25. If a man were introduced to us, and we were certain that he could not lie, we should believe everything he said, however incredible it might appear to us at first sight to be. I shall have an appeal to every soul here present. It does seem very incredible at first sight that God should take a sinner, full of sin, and forgive all his iniquities in one moment, simply and only upon the basis of the sinner believing in Christ. I remember the time when it seemed to me utterly impossible that I could ever have my sins forgiven. I had a clear sense of the value of pardon, and this thought would be always ringing in my ears—“It is too good to be true that you should be pardoned; that you, an enemy, should be made into a child; that you who have gone on sinning against light and against knowledge, should yet rejoice in union to Christ; the thing is too good to be true.” But, beloved friends, supposing it should seem too good to be true, yet, since you have it upon the testimony of one who “cannot lie,” I beseech you to believe it. “But, sir.”—No, none of your “buts,” he cannot lie. “Ah! but.”—Away with your “ahs” or your “buts,” for Jehovah cannot lie. He has said it, “He who believes and is baptized shall be saved.” To believe is to trust Christ. If therefore you are trusting Christ, you must be saved; and whatever you may be, or whatever you may have done, if you will now trust Jesus Christ you have God’s Word for it, and he cannot lie, that you shall be saved. Come, now, will you kick against the promise because of its greatness? Do not do so, but let your doubts and fears be hushed to sleep, and now, with the promise of God as your pillow, and God’s faithfulness as your support, lie down in peace, and behold in faith’s open vision the ladder whose top leads to heaven. Trust the promise of God in Christ, and depend upon it that he will be as good to you, even to you, as his own Word, and in heaven you shall have to sing of the “God, who cannot lie.”
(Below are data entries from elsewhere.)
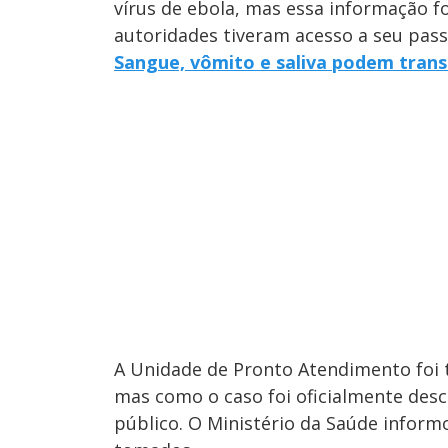
vírus de ebola, mas essa informação f
autoridades tiveram acesso a seu pass
Sangue, vômito e saliva podem trans
A Unidade de Pronto Atendimento foi 
mas como o caso foi oficialmente desc
público. O Ministério da Saúde info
26. I wish that these weak words of mine, for I am very conscious of their feebleness this morning, may nevertheless have comfort in them for any who have been doubting and fearing, so that they may trust my Lord; and I am sure that if they begin a life of faith, they will begin a life of happiness and of security. “The just shall live by faith,” and well may they do so, when they have to trust in a “God, who cannot lie.”